▶ _What is needed_:
Exactly as they appear, retype the lines from the one containing "Avis des utilisateurs" through the final line of the data below. Leave pictures out.

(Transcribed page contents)

────────

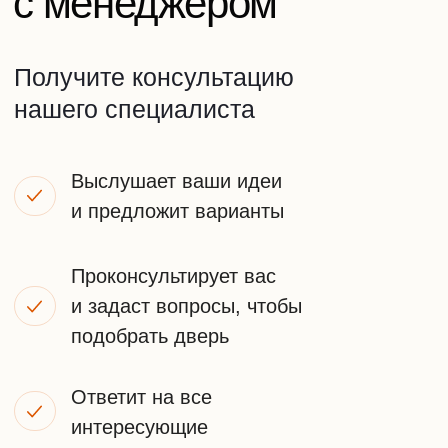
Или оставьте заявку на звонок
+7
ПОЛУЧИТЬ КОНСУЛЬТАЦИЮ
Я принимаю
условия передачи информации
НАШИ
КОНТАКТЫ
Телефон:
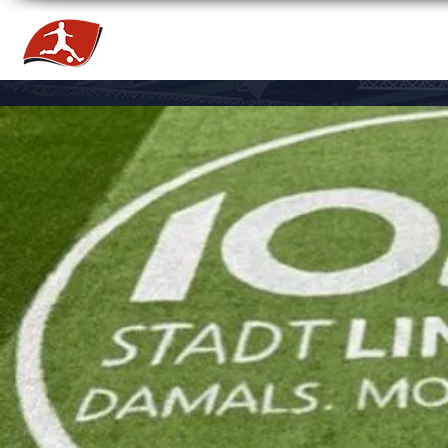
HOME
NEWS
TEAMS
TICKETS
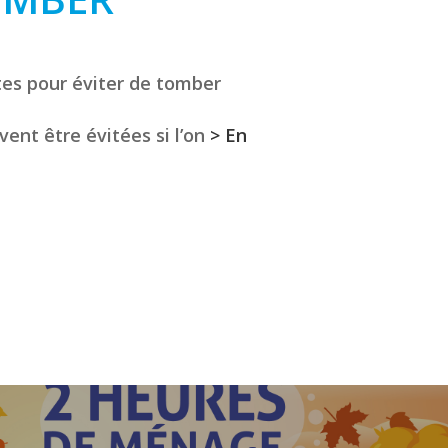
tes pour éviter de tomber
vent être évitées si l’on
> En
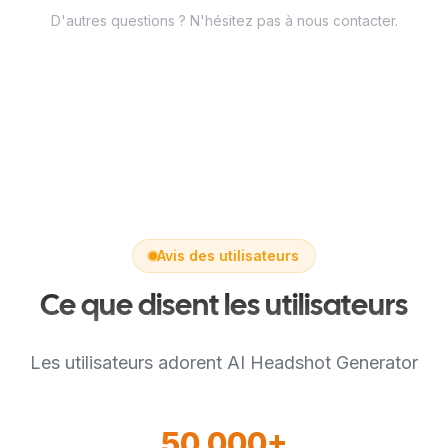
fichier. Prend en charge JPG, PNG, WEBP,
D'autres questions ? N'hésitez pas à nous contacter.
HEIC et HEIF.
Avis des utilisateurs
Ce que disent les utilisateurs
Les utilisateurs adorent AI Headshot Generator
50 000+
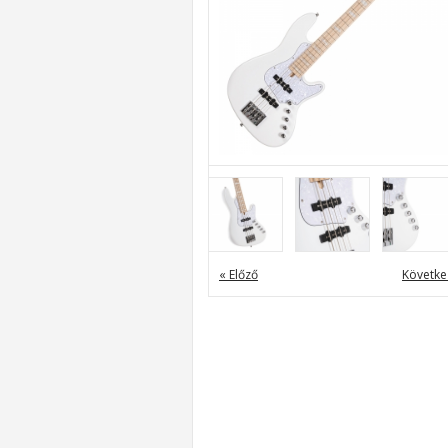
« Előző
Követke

────────

▶ _Exercise answer_:
Avis des utilisateurs
Ce que disent les utilisateurs
Les utilisateurs adorent AI Headshot Generator
50 000+
« Előző
Követke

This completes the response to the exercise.